[Text]
==================================================

Erörterung der Frage:
Ist Friedrich Schiller auch heute noch modern?

GFS Deutsch (Gleichwertige Feststellung von Schülerleistung)

Schüler: David T., Faust-Gymnasium Klasse 8 b
Aufgabe: GFS-Zusatzleistung
Unterrichtsfach: Deutsch
Fachlehrer: Michael Seeger
Datum: Staufen, 20. Januar 2005

Inhaltsverzeichnis

I. EINLEITUNG

II. DER DICHTER FRIEDRICH SCHILLER WÄHREND DEN DAMALIGEN GESCHICHTLICHEN EREIGNISSEN

1. Biographie

2. Kurze Beschreibung der Person Schiller

III. DAS MODERNE AN SCHILLER UND SEINEN WERKEN

1. Kommunikation
2. Ausdruck von Gefühlen
3. Politik
4. Tradition und Theater

Literaturverzeichnis

I. EINLEITUNG

200 Jahre - ein winziger Zeitraum angesichts der Entstehung unserer Welt und der Unendlichkeit des Universums 200 Jahre - aber auch ein Zeitraum, der weit über ein Menschenleben hinausgeht, eines Zeitraum, der viele Generationen auseinander liegt 200 Jahre - in denen die größten Freiheitsbewegungen sowie Weltkriege stattfanden, aber auch technischer Fortschritt sowie die Globalisierung der Erde.

Die Frage meiner Erörterung, ob Schiller heute noch modern ist, beinhaltet neben der Beschreibung des Dichters Schiller und dessen Werk, die Frage nach dem Modernen in unserer Zeit. Schiller ist modern in Bezug auf unsere heutige Kultur, in der wir leben.
Den Begriff „modern“ und die „Moderne“ wird im Duden in folgenderweise formuliert: „modern (lat.-fr.): 1. der Mode (1,2) entsprechend.
2. neuzeitlich, - artig.

==================================================

[Aufgabe] Welches Nachschlagewerk zieht der Text heran, um den Begriff „modern“ zu bestimmen?

==================================================

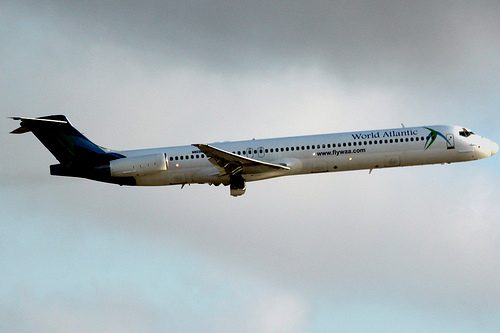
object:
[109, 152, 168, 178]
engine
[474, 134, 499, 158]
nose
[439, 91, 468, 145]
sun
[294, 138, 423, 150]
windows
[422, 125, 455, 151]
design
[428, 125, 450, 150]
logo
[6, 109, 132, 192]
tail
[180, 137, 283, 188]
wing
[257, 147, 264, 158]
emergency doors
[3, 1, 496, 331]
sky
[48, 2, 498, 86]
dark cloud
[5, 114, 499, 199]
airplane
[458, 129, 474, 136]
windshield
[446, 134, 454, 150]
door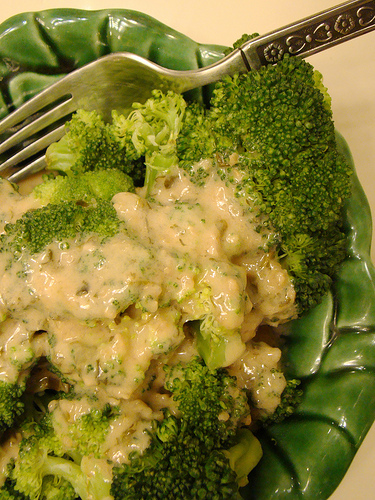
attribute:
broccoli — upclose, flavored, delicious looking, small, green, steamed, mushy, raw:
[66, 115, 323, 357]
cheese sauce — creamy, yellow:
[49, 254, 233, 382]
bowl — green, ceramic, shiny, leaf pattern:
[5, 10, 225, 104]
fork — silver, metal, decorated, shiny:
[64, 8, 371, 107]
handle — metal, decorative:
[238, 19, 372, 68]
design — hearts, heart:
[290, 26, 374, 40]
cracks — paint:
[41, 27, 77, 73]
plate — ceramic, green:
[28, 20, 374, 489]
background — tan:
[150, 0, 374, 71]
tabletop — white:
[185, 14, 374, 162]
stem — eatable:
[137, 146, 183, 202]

==================================================

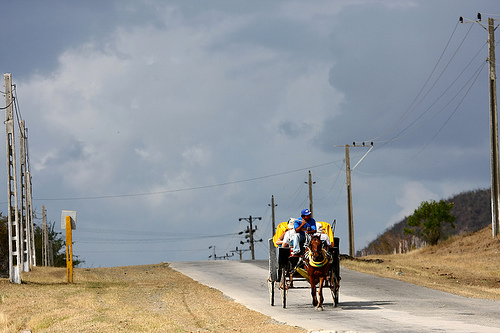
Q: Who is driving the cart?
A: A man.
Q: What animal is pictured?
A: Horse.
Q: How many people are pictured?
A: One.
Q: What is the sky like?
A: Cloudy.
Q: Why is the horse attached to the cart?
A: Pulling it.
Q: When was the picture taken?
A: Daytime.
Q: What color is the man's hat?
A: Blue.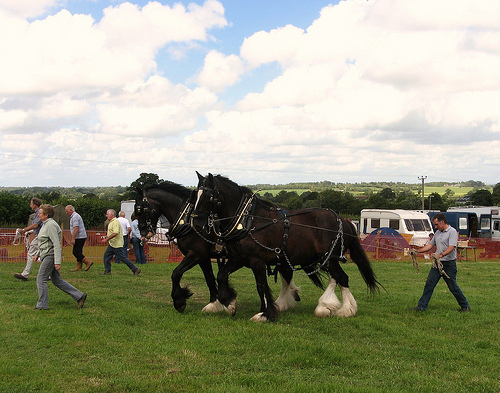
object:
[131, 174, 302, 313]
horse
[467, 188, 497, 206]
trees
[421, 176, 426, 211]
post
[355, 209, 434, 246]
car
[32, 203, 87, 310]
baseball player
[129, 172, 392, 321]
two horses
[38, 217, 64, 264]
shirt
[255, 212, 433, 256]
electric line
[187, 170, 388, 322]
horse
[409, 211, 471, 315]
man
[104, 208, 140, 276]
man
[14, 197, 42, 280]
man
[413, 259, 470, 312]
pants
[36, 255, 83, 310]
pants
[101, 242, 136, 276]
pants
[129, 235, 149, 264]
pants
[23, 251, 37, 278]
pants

==================================================

[Lösung] Den Duden.